For the first time, scientists have recorded high-resolution footage of influenza viruses entering living human cells. This achievement was made possible by a new microscopy method developed by researchers from Switzerland and Japan.
The research team, led by Yohei Yamauchi, Professor of Molecular Medicine at ETH Zurich, used a technique called virus-view dual confocal and AFM (ViViD-AFM). This method combines atomic force microscopy with fluorescence microscopy, allowing scientists to observe in detail how the flu virus interacts with the surface of human cells grown in Petri dishes.
Unlike previous techniques such as electron microscopy—which destroys cells and only provides static images—or traditional fluorescence microscopy that lacks spatial detail, ViViD-AFM makes it possible to track live interactions between viruses and cells.
The researchers found that human cells are not passive during infection. Instead, they attempt to capture the influenza virus. "Of course, our cells gain no advantage from a viral infection or from actively participating in the process. The dynamic interplay takes place because the viruses commandeer an everyday cellular uptake mechanism that is essential for the cells," said Yamauchi. He explained that this same mechanism is normally used by cells to absorb important substances like hormones or iron.
The study revealed that when an influenza virus attaches itself to a cell's membrane receptors, the cell forms a pocket at that site using clathrin proteins. The pocket then grows around the virus until it is enclosed in a vesicle and transported inside the cell.

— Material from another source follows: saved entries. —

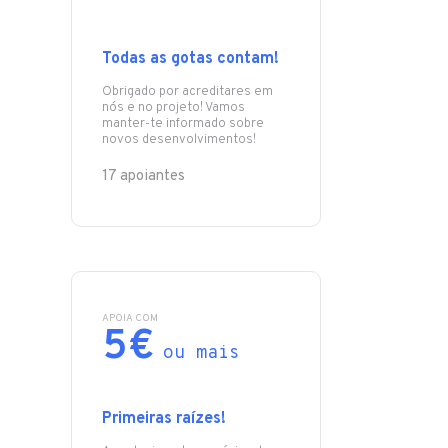
Todas as gotas contam!
Obrigado por acreditares em
nós e no projeto! Vamos
manter-te informado sobre
novos desenvolvimentos!
17 apoiantes
APOIA COM
5€
ou mais
Primeiras raízes!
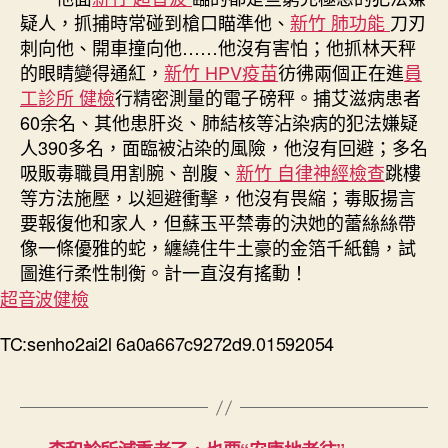
疑人，抓捕時常碰到槍口瞄準他、
新竹 肺功能
刀刃
刺向他、開車撞向他……他沒有害怕；他抓林天秤
的眼睛變得通紅，
新竹 HPV疫苗
彷彿兩個正在進
員
工診所 健檢
行精密測量的電子磅秤。捕艾滋病患者
60余名、其他患肝炎、肺結核等沾染病的犯法嫌疑
人390多名，面臨被沾染的風險，他沒有回避；多名
吸販毒職員用割腕、剖腹、
新竹 自律神經檢查
跳樓
等方法施壓，以迴避衝擊，他沒有畏縮；毒販揚言
要報復他和家人，但蘇玉平禁毒的決她的蕾絲絲帶
像一條優雅的蛇，纏繞住牛土豪的金箔千紙鶴，試
圖進行柔性制衡。計一直沒有搖動！
超音波健檢
TC:senho2ai2l 6a0a667c9272d9.01592054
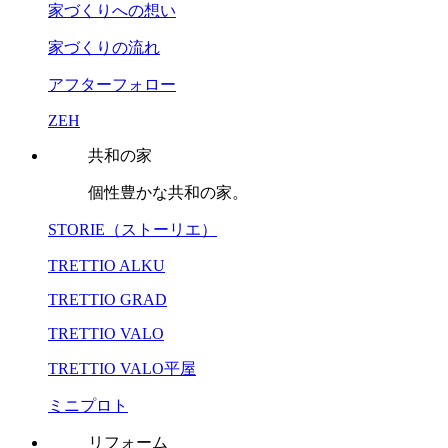
家づくりへの想い
家づくりの流れ
アフターフォロー
ZEH
共和の家
個性豊かな共和の家。
STORIE（ストーリエ）
TRETTIO ALKU
TRETTIO GRAD
TRETTIO VALO
TRETTIO VALO平屋
ミニプロト
リフォーム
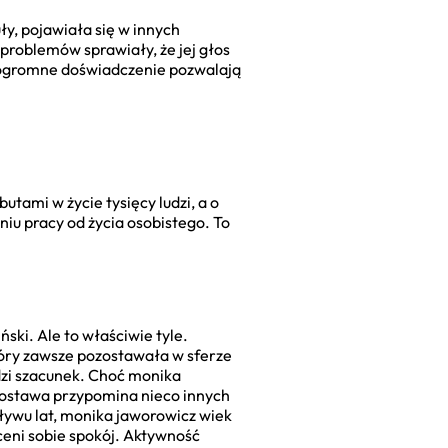
ły, pojawiała się w innych
 problemów sprawiały, że jej głos
 i ogromne doświadczenie pozwalają
utami w życie tysięcy ludzi, a o
niu pracy od życia osobistego. To
ski. Ale to właściwie tyle.
tóry zawsze pozostawała w sferze
udzi szacunek. Choć monika
postawa przypomina nieco innych
pływu lat, monika jaworowicz wiek
 ceni sobie spokój. Aktywność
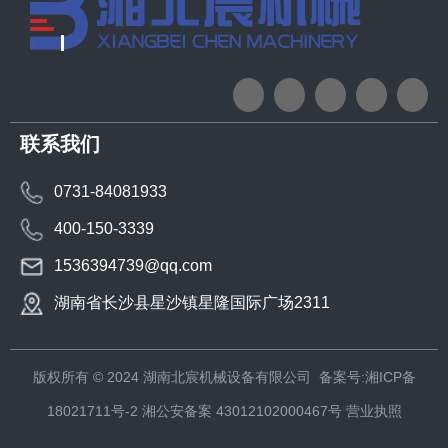
联系我们
0731-84081933
400-150-3339
1536394739@qq.com
湖南省长沙县星沙镇星隆国际广场2311
版权所有 © 2024 湖南北宸机械设备有限公司
备案号:湘ICP备
18021711号-2
湘公安备案 43012102000467号
营业执照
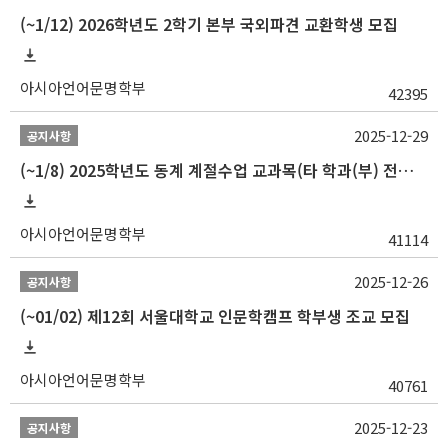
(~1/12) 2026학년도 2학기 본부 국외파견 교환학생 모집
아시아언어문명학부
42395
2025-12-29
공지사항
(~1/8) 2025학년도 동계 계절수업 교과목(타 학과(부) 전공 및 교양) 성적평가방법 선택제 신청 안내
아시아언어문명학부
41114
2025-12-26
공지사항
(~01/02) 제12회 서울대학교 인문학캠프 학부생 조교 모집
아시아언어문명학부
40761
2025-12-23
공지사항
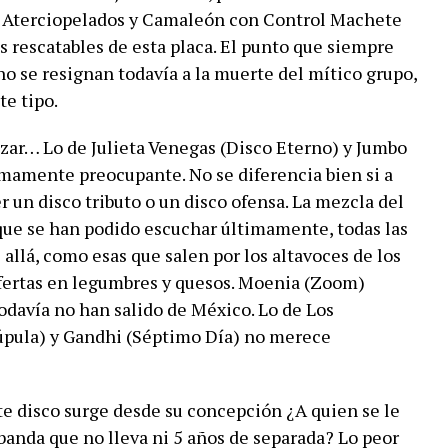
s Aterciopelados y Camaleón con Control Machete
s rescatables de esta placa. El punto que siempre
 no se resignan todavía a la muerte del mítico grupo,
te tipo.
ar… Lo de Julieta Venegas (Disco Eterno) y Jumbo
mamente preocupante. No se diferencia bien si a
r un disco tributo o un disco ofensa. La mezcla del
 que se han podido escuchar últimamente, todas las
allá, como esas que salen por los altavoces de los
ertas en legumbres y quesos. Moenia (Zoom)
todavía no han salido de México. Lo de Los
úpula) y Gandhi (Séptimo Día) no merece
e disco surge desde su concepción ¿A quien se le
 banda que no lleva ni 5 años de separada? Lo peor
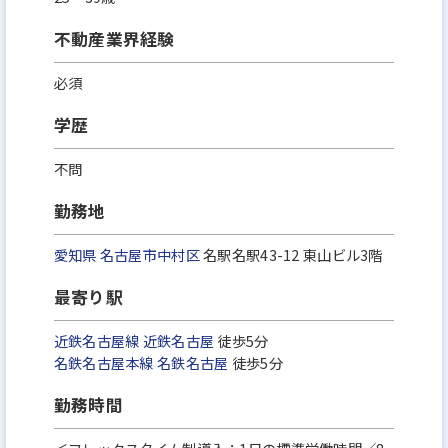
不動産業界経験
必須
学歴
不問
勤務地
愛知県
名古屋市中村区
名駅名駅43-12 東山ビル3階
最寄り駅
近鉄名古屋線
近鉄名古屋
徒歩5分
名鉄名古屋本線
名鉄名古屋
徒歩5分
勤務時間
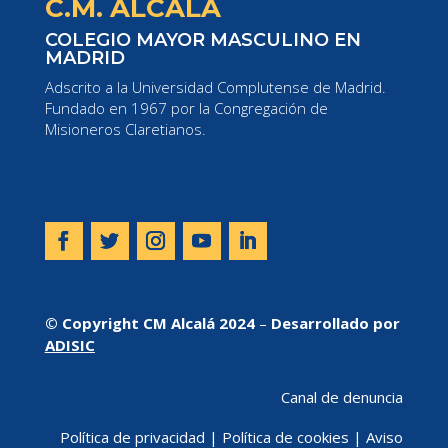
C.M. ALCALÁ
COLEGIO MAYOR MASCULINO EN
MADRID
Adscrito a la Universidad Complutense de Madrid.
Fundado en 1967 por la Congregación de
Misioneros Claretianos.
© Copyright CM Alcalá 2024
–
Desarrollado por
ADISIC
Canal de denuncia
Política de privacidad
|
Política de cookies
|
Aviso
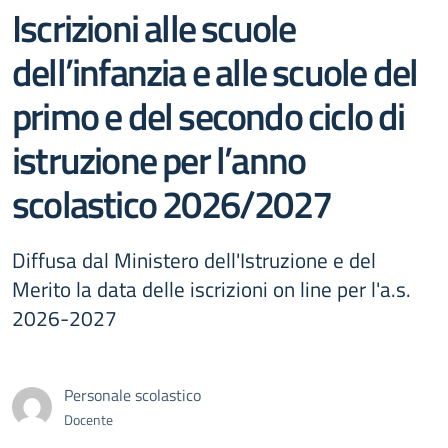
Iscrizioni alle scuole
dell’infanzia e alle scuole del
primo e del secondo ciclo di
istruzione per l’anno
scolastico 2026/2027
Diffusa dal Ministero dell'Istruzione e del
Merito la data delle iscrizioni on line per l'a.s.
2026-2027
Personale scolastico
Docente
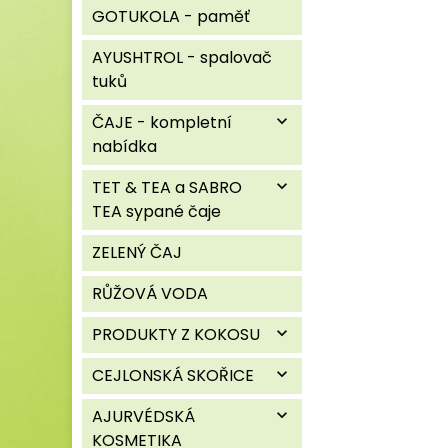
GOTUKOLA - paměť
AYUSHTROL - spalovač
tuků
ČAJE - kompletní
expand_more
nabídka
TET & TEA a SABRO
expand_more
TEA sypané čaje
ZELENÝ ČAJ
RŮŽOVÁ VODA
PRODUKTY Z KOKOSU
expand_more
CEJLONSKÁ SKOŘICE
expand_more
AJURVÉDSKÁ
expand_more
KOSMETIKA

Researchers also noted that these wavelike movements on the cell membrane intensify if the virus moves away from its surface. "Accordingly, the researchers have been able to show that the cell actively promotes virus uptake on various levels. In this way, the cell actively recruits functionally important clathrin proteins to where the virus is located," according to their findings.
The new imaging technique could be valuable for testing antiviral drugs in real time within cell cultures and may also be used to study other viruses or vaccines.